Pitchai Daisy, Manikkam Rajalakshmi, V Sr Lilly, Singaram Revathi
PG & Research Department of Biotechnology & Bioinformatics, Holy Cross College, Tiruchirappalli, India.
Bioinformation. 2011;6(6):226-8. doi: 10.6026/97320630006226. Epub 2011 Jun 6.

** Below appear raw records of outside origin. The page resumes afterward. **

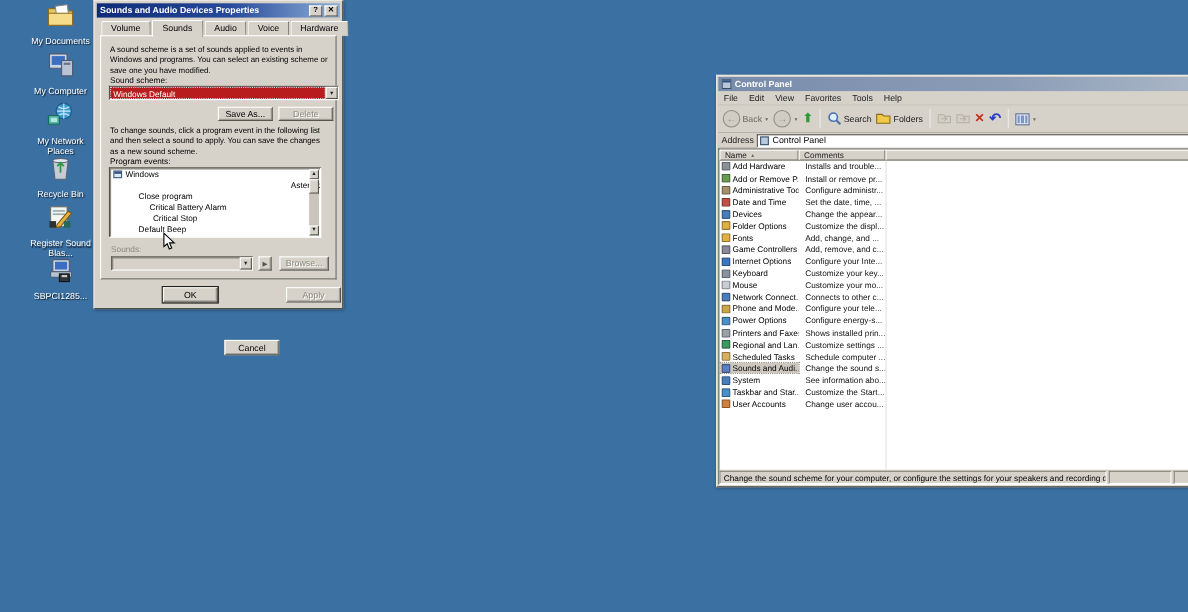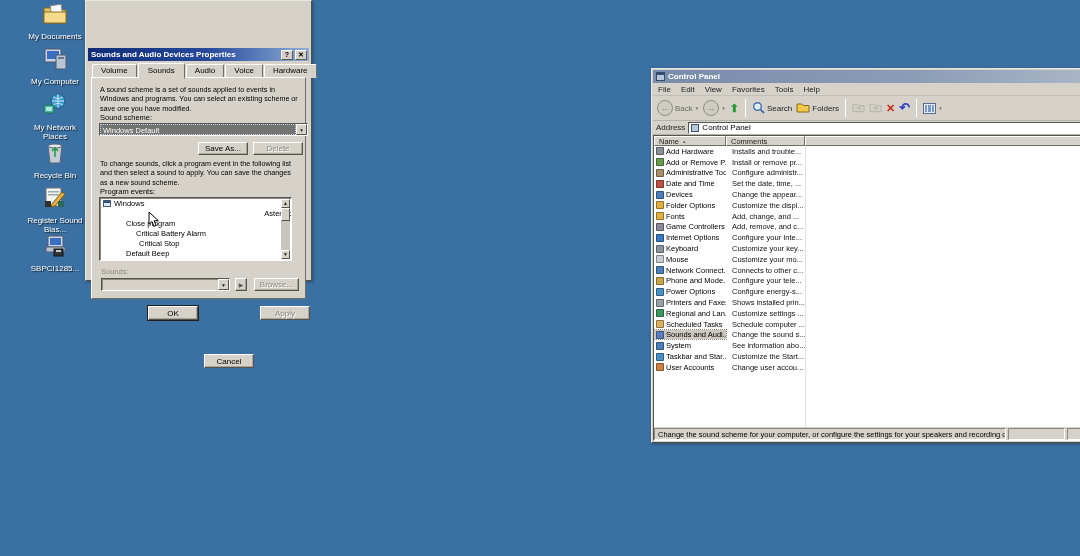--- a/index.html
+++ b/index.html
@@ -17,7 +17,7 @@
   .win { position:absolute; background:#d6d2ca; border:1px solid; border-color:#e9e7e1 #4f4f49 #4f4f49 #e9e7e1;
          box-shadow:1px 1px 3px rgba(0,0,0,.35); padding:2px; }
   .tbar { height:13px; display:flex; align-items:center; padding:0 2px 0 3px; }
-  .tbar.active { background:linear-gradient(90deg,#0e2b77 0%, #274a9b 55%, #8fb0d8 100%);margin-top:45px; }
+  .tbar.active { background:linear-gradient(90deg,#0e2b77 0%, #274a9b 55%, #8fb0d8 100%); }
   .tbar.inactive { background:linear-gradient(90deg,#788cab 0%, #8b9cb6 60%, #a9b6c6 100%); }
   .tbar-title { color:#fff; font-size:8px; font-weight:bold; white-space:nowrap; flex:1; }
   .tbar-btn { width:12px; height:10px; margin-left:2px; background:#d6d2ca; border:1px solid;

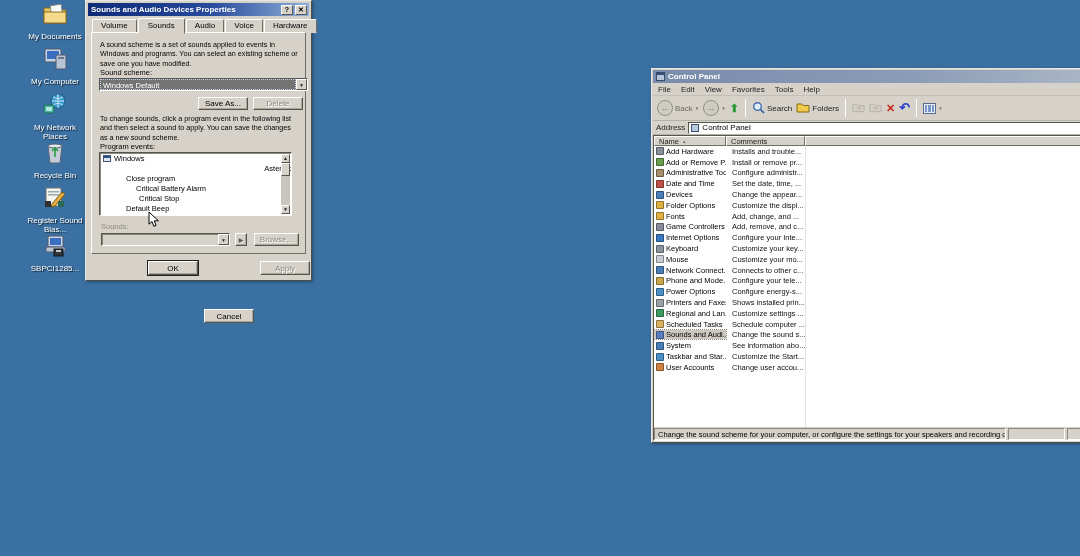--- a/index.html
+++ b/index.html
@@ -45,7 +45,7 @@
   .dlabel.disabled { color:#8b897f; }
   .combo { position:absolute; height:13px; background:#fff; border:1px solid; border-color:#55554e #fff #fff #55554e;
            box-shadow:inset 1px 1px 0 #8a877e; display:flex; }
-  .combo-val { flex:1; background:#737373; color:#fff; font-size:7.5px; line-height:11px; padding:0 2px;
+  .combo-val { flex:1; background:#b91c1c; color:#fff; font-size:7.5px; line-height:11px; padding:0 2px;
                border:1px dotted #c8d4ec; white-space:nowrap; overflow:hidden; }
   .combo-val.empty { background:transparent; border:none; }
   .combo-btn { width:11px; background:#d6d2ca; border:1px solid; border-color:#fff #55554e #55554e #fff;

Design of potential drug-like candidates for cancer is of interest in recent years. We used 60 compounds which are known to have the potential to down regulate Nuclear Factor kappaB (NFκB) for this study. The compounds were assessed for Lipinski's RO5 and ADMET properties. Allixin, anethole, capsaicin, linearol and syringic acid satisfied both Lipinski's RO5 and ADMET properties. These compounds showed strong molecular interaction with receptor GPCR55 indicating they have ability to block GPCR55. Thus, their role in anticellular proliferation and induction of apoptosis is implied.
近年来,设计潜在的癌症类药物候选物备受关注。在本研究中,我们使用了60种已知具有下调核因子κB(NFκB)潜力的化合物。对这些化合物进行了Lipinski's RO5和ADMET性质评估。蒜藜芦素、茴香脑、辣椒素、芳樟醇和丁香酸均满足Lipinski's RO5和ADMET性质。这些化合物与受体GPCR55表现出强烈的分子相互作用,表明它们有能力阻断GPCR55。因此,暗示了它们在抗细胞增殖和诱导细胞凋亡中的作用。